A child or adult with ADHD faces a difficult, but not insurmountable task in performing everyday functions. In order to achieve his or her full potential, he or she should receive help, guidance, and understanding.
ADHD in Adults
Attention deficit hyperactivity disorder is a highly publicized childhood disorder that affects approximately 3 percent to 5 percent of all children. What is much less well known is the probability that, of children who have ADHD, many will still have it as adults. Several studies done in recent years estimate that between 30 percent and 70 percent of children with ADHD continue to exhibit symptoms in the adult years.
The first studies on adults who were never diagnosed as children as having ADHD, but showed symptoms as adults, were done in the late 1970s by Drs.
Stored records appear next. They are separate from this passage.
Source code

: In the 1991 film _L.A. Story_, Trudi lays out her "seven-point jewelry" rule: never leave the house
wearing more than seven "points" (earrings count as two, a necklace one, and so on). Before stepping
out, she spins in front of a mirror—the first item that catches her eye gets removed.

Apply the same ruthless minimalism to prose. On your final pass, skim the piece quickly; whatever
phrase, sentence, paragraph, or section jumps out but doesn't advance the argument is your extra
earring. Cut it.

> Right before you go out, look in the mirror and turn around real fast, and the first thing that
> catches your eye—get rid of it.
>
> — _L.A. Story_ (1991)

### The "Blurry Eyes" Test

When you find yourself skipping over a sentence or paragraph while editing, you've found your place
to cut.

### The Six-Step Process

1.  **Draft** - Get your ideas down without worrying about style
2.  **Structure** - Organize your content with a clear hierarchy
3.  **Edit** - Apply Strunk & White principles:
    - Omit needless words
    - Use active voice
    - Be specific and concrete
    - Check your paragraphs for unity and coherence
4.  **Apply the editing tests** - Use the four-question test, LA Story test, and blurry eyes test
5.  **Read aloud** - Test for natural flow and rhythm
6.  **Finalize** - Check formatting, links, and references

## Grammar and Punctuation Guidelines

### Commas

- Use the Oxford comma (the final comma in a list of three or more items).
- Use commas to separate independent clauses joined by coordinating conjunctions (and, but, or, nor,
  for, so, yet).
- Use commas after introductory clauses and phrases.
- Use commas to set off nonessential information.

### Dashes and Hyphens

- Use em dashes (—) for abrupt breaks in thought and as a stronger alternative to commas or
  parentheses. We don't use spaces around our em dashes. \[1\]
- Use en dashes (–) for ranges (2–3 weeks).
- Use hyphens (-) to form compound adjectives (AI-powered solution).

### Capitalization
Paul Wender, Frederick Reimherr, and David Wood. These symptomatic adults were retrospectively diagnosed with ADHD after the researchers' interviews with their parents. The researchers developed clinical criteria for the diagnosis of adult ADHD (the Utah Criteria), which combined past history of ADHD with current evidence of ADHD behavior. Other diagnostic assessments are now available; among them are the widely used Conners Rating Scale and the Brown Attention Deficit Disorder Scale.
Typically, adults with Attention Deficit Hyperactivity Disorder (ADHD) are unaware that they have this disorder—they often just feel that it's impossible to get organized, to stick to a job, to keep an appointment. The everyday tasks of getting up, getting dressed and ready for the day's work, getting to work on time, and being productive on the job can be major challenges for the ADHD adult.
Diagnosing an adult with ADHD is not easy. Many times, when a child is diagnosed with the disorder, a parent will recognize that he or she has many of the same symptoms the child has and, for the first time, will begin to understand some of the traits that have given him or her trouble for years—distractibility, impulsivity, restlessness. Other adults will seek professional help for depression or anxiety and will find out that the root cause of some of their emotional problems is ADHD. They may have a history of school failures or problems at work. Often they have been involved in frequent automobile accidents.
To be diagnosed with ADHD, an adult must have childhood-onset, persistent, and current symptoms. The accuracy of the diagnosis of adult ADHD is of utmost importance and should be made by a clinician with expertise in the area of attention dysfunction. For an accurate diagnosis, a history of the patient's childhood behavior, together with an interview with his life partner, a parent, close friend, or other close associate, will be needed. A physical examination and psychological tests should also be given. Comorbidity with other conditions may exist such as specific learning disabilities, anxiety, or affective disorders.